*** DATA FOR PROCESSING ***

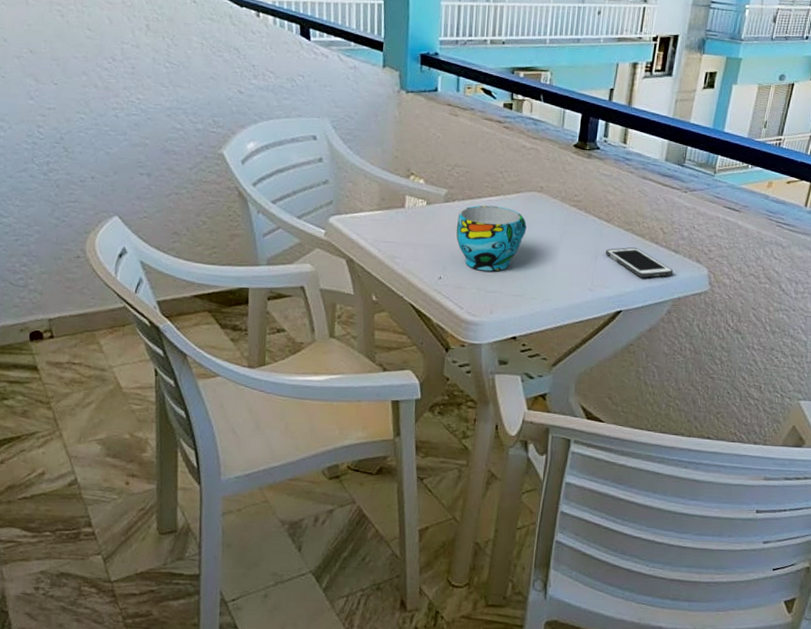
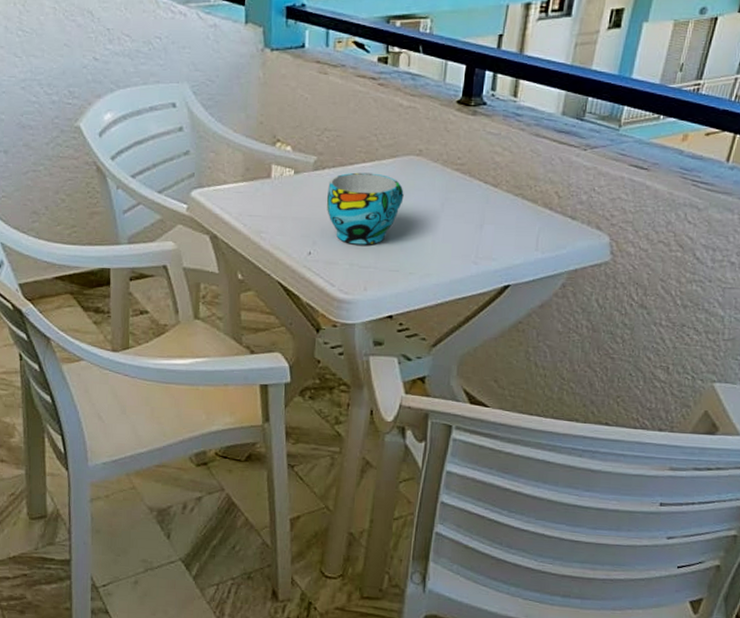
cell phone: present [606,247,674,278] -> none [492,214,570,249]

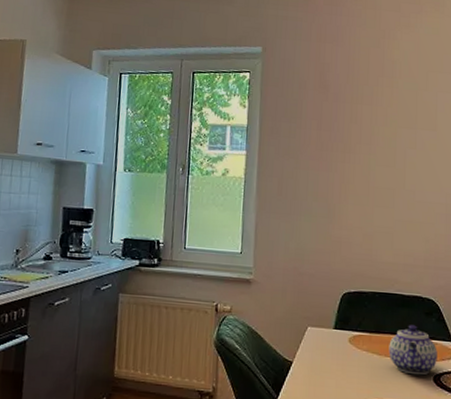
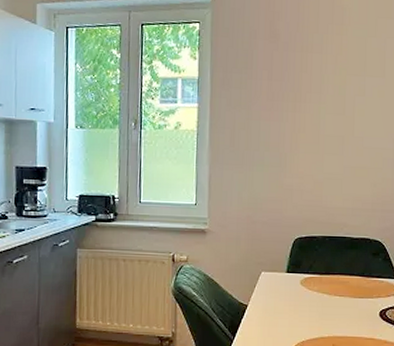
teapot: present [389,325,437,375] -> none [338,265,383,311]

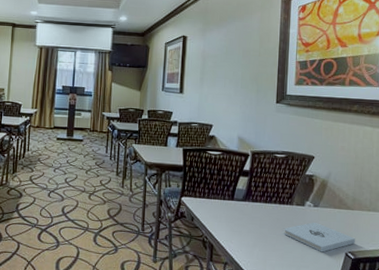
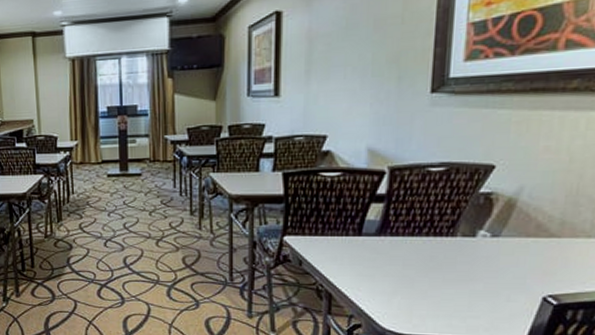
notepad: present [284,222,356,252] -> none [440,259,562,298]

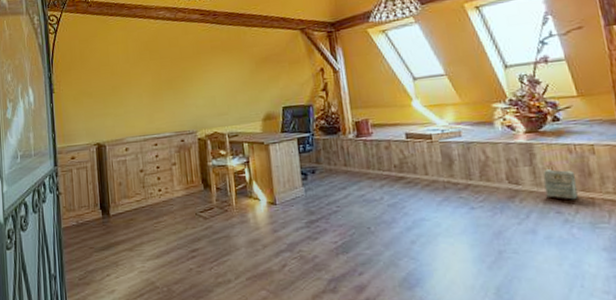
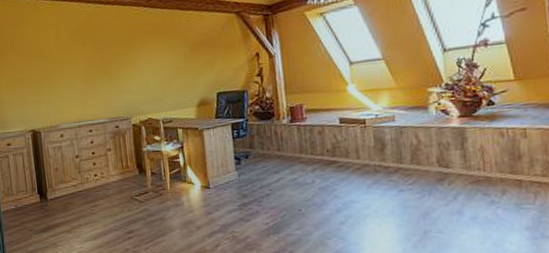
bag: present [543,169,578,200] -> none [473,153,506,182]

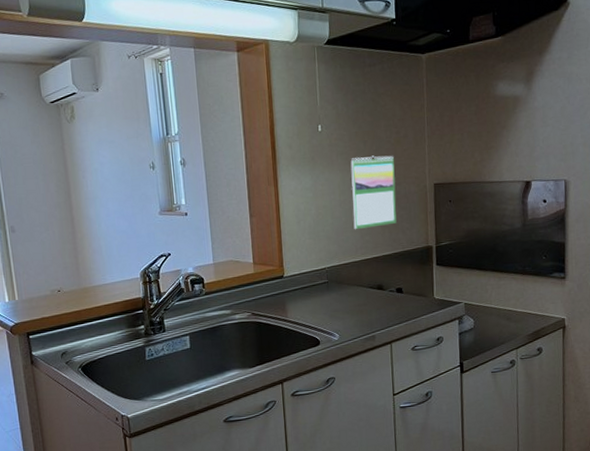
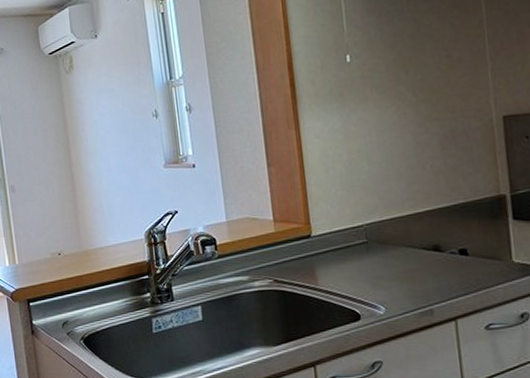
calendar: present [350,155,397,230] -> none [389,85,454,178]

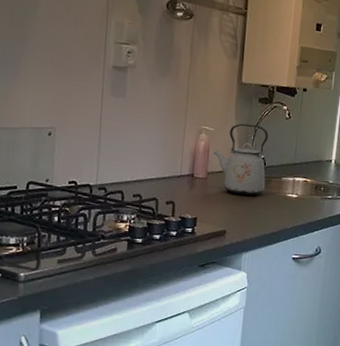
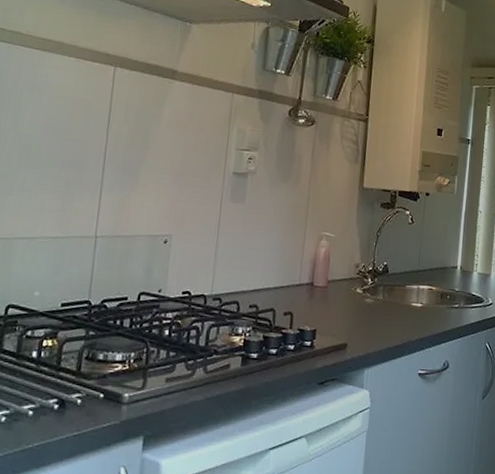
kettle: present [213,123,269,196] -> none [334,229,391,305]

*** End of DATA FOR PROCESSING ***

TASK
The entries above need to be repeated in full, word for word. Skip the images.

PROBLEM SOLUTION
cell phone: present [606,247,674,278] -> none [492,214,570,249]

teapot: present [389,325,437,375] -> none [338,265,383,311]

notepad: present [284,222,356,252] -> none [440,259,562,298]

bag: present [543,169,578,200] -> none [473,153,506,182]

calendar: present [350,155,397,230] -> none [389,85,454,178]

kettle: present [213,123,269,196] -> none [334,229,391,305]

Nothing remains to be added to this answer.